--- Stated problem ---
Reproduce all of the entries below word for word, keeping every line in its original order.

§ §

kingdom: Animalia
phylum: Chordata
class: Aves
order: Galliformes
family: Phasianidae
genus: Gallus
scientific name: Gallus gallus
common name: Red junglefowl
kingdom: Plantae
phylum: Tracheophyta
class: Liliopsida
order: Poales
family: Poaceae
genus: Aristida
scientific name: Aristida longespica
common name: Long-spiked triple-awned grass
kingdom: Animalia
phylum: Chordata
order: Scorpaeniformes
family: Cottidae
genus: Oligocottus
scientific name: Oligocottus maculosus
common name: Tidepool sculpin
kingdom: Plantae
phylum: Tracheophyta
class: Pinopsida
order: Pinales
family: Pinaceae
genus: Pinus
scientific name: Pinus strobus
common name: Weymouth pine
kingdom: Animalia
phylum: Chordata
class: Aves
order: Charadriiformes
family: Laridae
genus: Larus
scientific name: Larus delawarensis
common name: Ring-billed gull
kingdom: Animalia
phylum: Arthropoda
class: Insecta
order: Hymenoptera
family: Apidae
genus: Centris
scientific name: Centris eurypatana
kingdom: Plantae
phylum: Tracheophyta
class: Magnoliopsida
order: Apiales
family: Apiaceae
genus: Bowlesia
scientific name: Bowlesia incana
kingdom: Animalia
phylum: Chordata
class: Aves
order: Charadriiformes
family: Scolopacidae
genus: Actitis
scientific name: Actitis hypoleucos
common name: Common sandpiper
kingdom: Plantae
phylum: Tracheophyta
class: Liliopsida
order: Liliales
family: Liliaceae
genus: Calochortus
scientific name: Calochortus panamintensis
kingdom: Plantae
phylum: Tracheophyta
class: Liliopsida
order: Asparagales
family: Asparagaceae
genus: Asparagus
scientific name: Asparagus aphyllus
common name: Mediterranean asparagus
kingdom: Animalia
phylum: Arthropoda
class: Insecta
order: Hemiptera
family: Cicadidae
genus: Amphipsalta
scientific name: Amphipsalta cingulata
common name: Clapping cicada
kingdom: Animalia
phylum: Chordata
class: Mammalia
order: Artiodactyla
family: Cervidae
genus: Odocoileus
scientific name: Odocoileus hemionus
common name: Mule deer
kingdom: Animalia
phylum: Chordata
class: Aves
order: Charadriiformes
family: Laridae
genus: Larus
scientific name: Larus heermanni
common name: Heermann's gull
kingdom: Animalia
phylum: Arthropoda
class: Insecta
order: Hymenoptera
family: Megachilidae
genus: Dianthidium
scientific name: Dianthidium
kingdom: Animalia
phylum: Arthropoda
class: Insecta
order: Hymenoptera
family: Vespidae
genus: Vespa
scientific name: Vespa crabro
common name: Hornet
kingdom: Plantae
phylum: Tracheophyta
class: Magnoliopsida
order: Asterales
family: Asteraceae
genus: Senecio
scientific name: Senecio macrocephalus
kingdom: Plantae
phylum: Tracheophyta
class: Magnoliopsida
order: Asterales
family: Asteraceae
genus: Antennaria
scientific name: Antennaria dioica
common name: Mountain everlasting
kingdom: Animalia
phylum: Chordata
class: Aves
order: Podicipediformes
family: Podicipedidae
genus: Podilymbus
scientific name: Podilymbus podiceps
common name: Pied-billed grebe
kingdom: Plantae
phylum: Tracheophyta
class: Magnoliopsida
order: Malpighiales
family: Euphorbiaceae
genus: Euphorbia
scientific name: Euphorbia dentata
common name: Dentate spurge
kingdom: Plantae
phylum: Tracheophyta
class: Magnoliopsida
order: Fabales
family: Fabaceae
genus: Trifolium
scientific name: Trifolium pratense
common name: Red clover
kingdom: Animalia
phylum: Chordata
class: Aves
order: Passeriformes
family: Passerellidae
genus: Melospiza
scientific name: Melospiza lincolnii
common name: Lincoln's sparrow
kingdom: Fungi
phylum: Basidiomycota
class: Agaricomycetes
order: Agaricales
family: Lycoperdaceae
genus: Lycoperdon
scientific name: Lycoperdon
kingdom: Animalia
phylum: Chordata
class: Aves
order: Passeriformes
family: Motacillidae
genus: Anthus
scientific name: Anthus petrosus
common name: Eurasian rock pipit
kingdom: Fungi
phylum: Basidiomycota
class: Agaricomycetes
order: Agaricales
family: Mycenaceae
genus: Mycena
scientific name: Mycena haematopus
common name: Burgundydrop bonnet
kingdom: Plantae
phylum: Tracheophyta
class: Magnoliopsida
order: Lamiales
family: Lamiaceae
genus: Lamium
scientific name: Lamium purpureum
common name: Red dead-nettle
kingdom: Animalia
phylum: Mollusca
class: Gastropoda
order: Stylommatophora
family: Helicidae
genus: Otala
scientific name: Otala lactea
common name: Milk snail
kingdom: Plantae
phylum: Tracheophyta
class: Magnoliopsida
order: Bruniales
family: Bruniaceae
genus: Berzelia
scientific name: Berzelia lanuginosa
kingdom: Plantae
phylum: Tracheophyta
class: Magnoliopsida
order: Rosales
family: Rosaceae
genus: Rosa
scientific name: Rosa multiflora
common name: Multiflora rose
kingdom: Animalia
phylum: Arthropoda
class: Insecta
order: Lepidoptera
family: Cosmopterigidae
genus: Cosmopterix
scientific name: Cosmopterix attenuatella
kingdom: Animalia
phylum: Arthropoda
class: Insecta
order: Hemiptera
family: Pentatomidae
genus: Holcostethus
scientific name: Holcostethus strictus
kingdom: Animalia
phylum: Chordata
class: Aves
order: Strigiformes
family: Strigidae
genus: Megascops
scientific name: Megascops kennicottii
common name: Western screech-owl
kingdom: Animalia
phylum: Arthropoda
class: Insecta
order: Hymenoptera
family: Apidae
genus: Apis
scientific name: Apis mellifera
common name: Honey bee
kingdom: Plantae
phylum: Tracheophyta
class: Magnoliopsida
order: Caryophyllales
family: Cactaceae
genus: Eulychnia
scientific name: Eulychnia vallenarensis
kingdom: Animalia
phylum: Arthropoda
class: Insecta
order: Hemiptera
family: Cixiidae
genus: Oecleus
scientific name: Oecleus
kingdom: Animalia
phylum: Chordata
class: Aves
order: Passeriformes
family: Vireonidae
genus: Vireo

§ §

--- Answer for the task ---
kingdom: Animalia
phylum: Chordata
class: Aves
order: Galliformes
family: Phasianidae
genus: Gallus
scientific name: Gallus gallus
common name: Red junglefowl
kingdom: Plantae
phylum: Tracheophyta
class: Liliopsida
order: Poales
family: Poaceae
genus: Aristida
scientific name: Aristida longespica
common name: Long-spiked triple-awned grass
kingdom: Animalia
phylum: Chordata
order: Scorpaeniformes
family: Cottidae
genus: Oligocottus
scientific name: Oligocottus maculosus
common name: Tidepool sculpin
kingdom: Plantae
phylum: Tracheophyta
class: Pinopsida
order: Pinales
family: Pinaceae
genus: Pinus
scientific name: Pinus strobus
common name: Weymouth pine
kingdom: Animalia
phylum: Chordata
class: Aves
order: Charadriiformes
family: Laridae
genus: Larus
scientific name: Larus delawarensis
common name: Ring-billed gull
kingdom: Animalia
phylum: Arthropoda
class: Insecta
order: Hymenoptera
family: Apidae
genus: Centris
scientific name: Centris eurypatana
kingdom: Plantae
phylum: Tracheophyta
class: Magnoliopsida
order: Apiales
family: Apiaceae
genus: Bowlesia
scientific name: Bowlesia incana
kingdom: Animalia
phylum: Chordata
class: Aves
order: Charadriiformes
family: Scolopacidae
genus: Actitis
scientific name: Actitis hypoleucos
common name: Common sandpiper
kingdom: Plantae
phylum: Tracheophyta
class: Liliopsida
order: Liliales
family: Liliaceae
genus: Calochortus
scientific name: Calochortus panamintensis
kingdom: Plantae
phylum: Tracheophyta
class: Liliopsida
order: Asparagales
family: Asparagaceae
genus: Asparagus
scientific name: Asparagus aphyllus
common name: Mediterranean asparagus
kingdom: Animalia
phylum: Arthropoda
class: Insecta
order: Hemiptera
family: Cicadidae
genus: Amphipsalta
scientific name: Amphipsalta cingulata
common name: Clapping cicada
kingdom: Animalia
phylum: Chordata
class: Mammalia
order: Artiodactyla
family: Cervidae
genus: Odocoileus
scientific name: Odocoileus hemionus
common name: Mule deer
kingdom: Animalia
phylum: Chordata
class: Aves
order: Charadriiformes
family: Laridae
genus: Larus
scientific name: Larus heermanni
common name: Heermann's gull
kingdom: Animalia
phylum: Arthropoda
class: Insecta
order: Hymenoptera
family: Megachilidae
genus: Dianthidium
scientific name: Dianthidium
kingdom: Animalia
phylum: Arthropoda
class: Insecta
order: Hymenoptera
family: Vespidae
genus: Vespa
scientific name: Vespa crabro
common name: Hornet
kingdom: Plantae
phylum: Tracheophyta
class: Magnoliopsida
order: Asterales
family: Asteraceae
genus: Senecio
scientific name: Senecio macrocephalus
kingdom: Plantae
phylum: Tracheophyta
class: Magnoliopsida
order: Asterales
family: Asteraceae
genus: Antennaria
scientific name: Antennaria dioica
common name: Mountain everlasting
kingdom: Animalia
phylum: Chordata
class: Aves
order: Podicipediformes
family: Podicipedidae
genus: Podilymbus
scientific name: Podilymbus podiceps
common name: Pied-billed grebe
kingdom: Plantae
phylum: Tracheophyta
class: Magnoliopsida
order: Malpighiales
family: Euphorbiaceae
genus: Euphorbia
scientific name: Euphorbia dentata
common name: Dentate spurge
kingdom: Plantae
phylum: Tracheophyta
class: Magnoliopsida
order: Fabales
family: Fabaceae
genus: Trifolium
scientific name: Trifolium pratense
common name: Red clover
kingdom: Animalia
phylum: Chordata
class: Aves
order: Passeriformes
family: Passerellidae
genus: Melospiza
scientific name: Melospiza lincolnii
common name: Lincoln's sparrow
kingdom: Fungi
phylum: Basidiomycota
class: Agaricomycetes
order: Agaricales
family: Lycoperdaceae
genus: Lycoperdon
scientific name: Lycoperdon
kingdom: Animalia
phylum: Chordata
class: Aves
order: Passeriformes
family: Motacillidae
genus: Anthus
scientific name: Anthus petrosus
common name: Eurasian rock pipit
kingdom: Fungi
phylum: Basidiomycota
class: Agaricomycetes
order: Agaricales
family: Mycenaceae
genus: Mycena
scientific name: Mycena haematopus
common name: Burgundydrop bonnet
kingdom: Plantae
phylum: Tracheophyta
class: Magnoliopsida
order: Lamiales
family: Lamiaceae
genus: Lamium
scientific name: Lamium purpureum
common name: Red dead-nettle
kingdom: Animalia
phylum: Mollusca
class: Gastropoda
order: Stylommatophora
family: Helicidae
genus: Otala
scientific name: Otala lactea
common name: Milk snail
kingdom: Plantae
phylum: Tracheophyta
class: Magnoliopsida
order: Bruniales
family: Bruniaceae
genus: Berzelia
scientific name: Berzelia lanuginosa
kingdom: Plantae
phylum: Tracheophyta
class: Magnoliopsida
order: Rosales
family: Rosaceae
genus: Rosa
scientific name: Rosa multiflora
common name: Multiflora rose
kingdom: Animalia
phylum: Arthropoda
class: Insecta
order: Lepidoptera
family: Cosmopterigidae
genus: Cosmopterix
scientific name: Cosmopterix attenuatella
kingdom: Animalia
phylum: Arthropoda
class: Insecta
order: Hemiptera
family: Pentatomidae
genus: Holcostethus
scientific name: Holcostethus strictus
kingdom: Animalia
phylum: Chordata
class: Aves
order: Strigiformes
family: Strigidae
genus: Megascops
scientific name: Megascops kennicottii
common name: Western screech-owl
kingdom: Animalia
phylum: Arthropoda
class: Insecta
order: Hymenoptera
family: Apidae
genus: Apis
scientific name: Apis mellifera
common name: Honey bee
kingdom: Plantae
phylum: Tracheophyta
class: Magnoliopsida
order: Caryophyllales
family: Cactaceae
genus: Eulychnia
scientific name: Eulychnia vallenarensis
kingdom: Animalia
phylum: Arthropoda
class: Insecta
order: Hemiptera
family: Cixiidae
genus: Oecleus
scientific name: Oecleus
kingdom: Animalia
phylum: Chordata
class: Aves
order: Passeriformes
family: Vireonidae
genus: Vireo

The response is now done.